Acknowledgements: There’s a tier of credit below authorship, and it’s the jam-packed acknowledgements section at the end of the article. There are no clear-cut rules for who ends up here, but it’s clear that being acknowledged is the scientific journal equivalent of a lovely parting gift. Yay: You can’t list this article on your CV, but enjoy this Rice-a-Roni. Oh, and because there’s so little room, your full name might not even appear here; only your initials. Good job, little buddy, enjoy your participant ribbon!

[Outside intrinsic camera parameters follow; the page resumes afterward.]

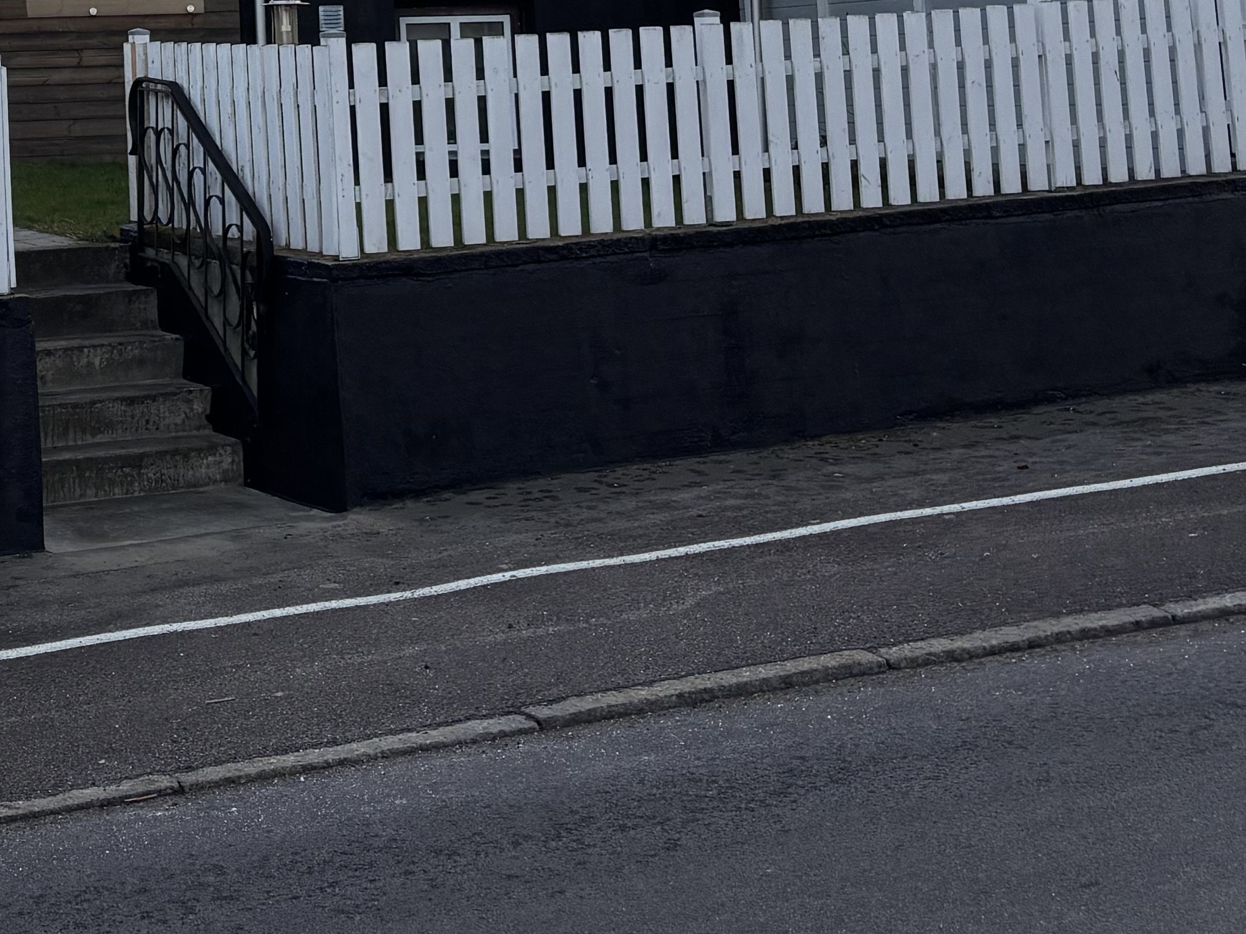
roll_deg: +1.6
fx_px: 2628
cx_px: 62
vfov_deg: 18.6
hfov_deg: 25.6
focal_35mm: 73
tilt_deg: +8.8
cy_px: -312
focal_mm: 5.96
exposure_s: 1/707
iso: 50
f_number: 1.6
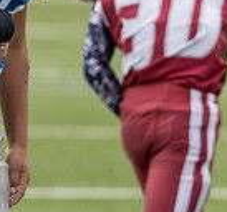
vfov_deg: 1.9
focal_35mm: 871
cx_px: -79
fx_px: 6253
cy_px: -16
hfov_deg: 2.1
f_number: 3.5
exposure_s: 1/1250
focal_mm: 178
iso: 250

Ghost author: This is technically less of an "authorship category" and more of a "crime." Sometimes a researcher who legitimately contributed to a body of work will simply be omitted from the author list. Vanished, without a trace. If this happens to you, tactfully approach the paper’s corresponding author, calmly explain your professional disagreement with their choice, and imply that you know where their family sleeps.

Hopefully by now I’ve established that authorship on scientific papers is capricious, inconsistent, and subjective—which is, ironically, the opposite of what science is supposed to be. I was once given an authorship on a paper simply because of my facility with English. The paper’s last author offered me a deal: Edit the grammar in the paper, and I could join the list of authors. I am now fifth author on a chemistry paper that I don’t even really understand.

On the flipside, I’ve been ghosted as well. My name has been removed from paper drafts simply because I stopped working in the lab publishing the paper. It’s always fun to spot a paper without your name and say, "Aw, I remember making those graphs!"

I’m not sure how we can fix this system, but for now, let’s at least stop giving it so much power. Let’s all admit that someone may have a stellar publication record because they work in a lab that gives out authorship like Halloween candy—and someone else may publish less because they work with ungenerous collaborators. When assessing a scientist, the right question is not, "What have you published?" It’s "What have you done?"

Acknowledgements: AJR contributed solely to this monthly column. CR and MR are cats who partially deleted an early draft by walking across a laptop keyboard. We thank ER, age 1, for useful conversations, e.g., "Hi Da-dee." Ennui and cynicism contributed equally to this work.